══ DATA TO PROCESS ══

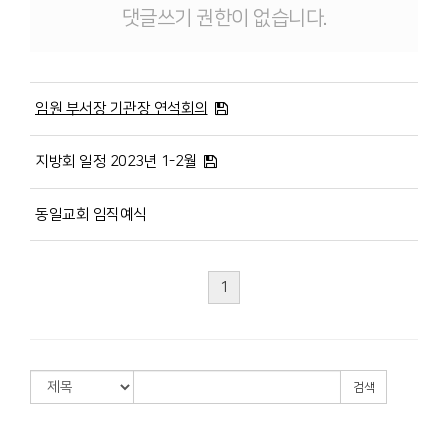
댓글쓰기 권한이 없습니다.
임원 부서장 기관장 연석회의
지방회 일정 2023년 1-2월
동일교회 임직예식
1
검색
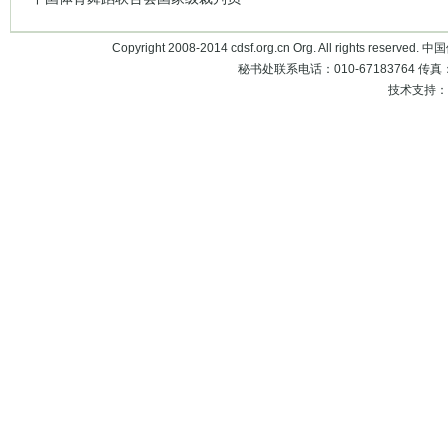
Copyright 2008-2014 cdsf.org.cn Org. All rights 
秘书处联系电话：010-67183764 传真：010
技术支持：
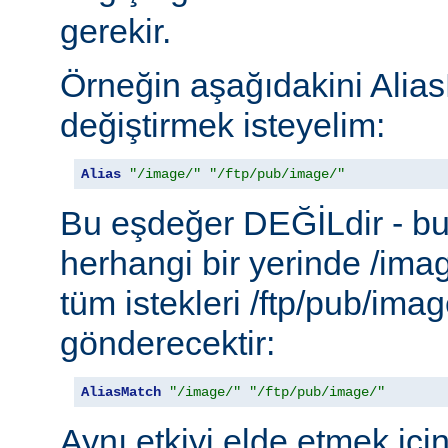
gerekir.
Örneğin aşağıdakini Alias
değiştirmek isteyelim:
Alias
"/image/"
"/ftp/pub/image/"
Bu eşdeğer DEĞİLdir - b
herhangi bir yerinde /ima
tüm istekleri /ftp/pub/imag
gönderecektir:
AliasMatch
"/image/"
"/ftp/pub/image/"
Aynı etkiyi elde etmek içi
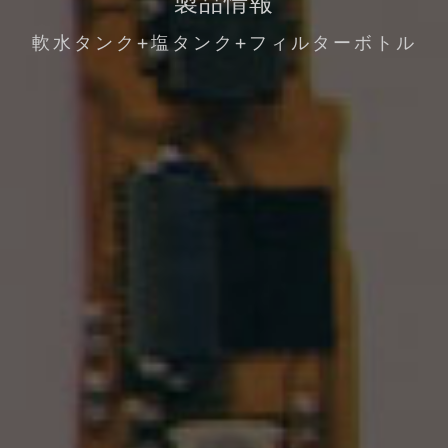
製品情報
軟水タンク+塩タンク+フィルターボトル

═══

Return the material as it stands. Leave out the pictures.

> **EXERCISE SOLUTION**:
댓글쓰기 권한이 없습니다.
임원 부서장 기관장 연석회의
지방회 일정 2023년 1-2월
동일교회 임직예식
1
검색
Copyright 2008-2014 cdsf.org.cn Org. All rights 
秘书处联系电话：010-67183764 传真：010
技术支持：
gerekir.
Örneğin aşağıdakini Alias
değiştirmek isteyelim:
Alias
"/image/"
"/ftp/pub/image/"
Bu eşdeğer DEĞİLdir - b
herhangi bir yerinde /ima
tüm istekleri /ftp/pub/imag
gönderecektir:
AliasMatch
"/image/"
"/ftp/pub/image/"
Aynı etkiyi elde etmek içi
製品情報
軟水タンク+塩タンク+フィルターボトル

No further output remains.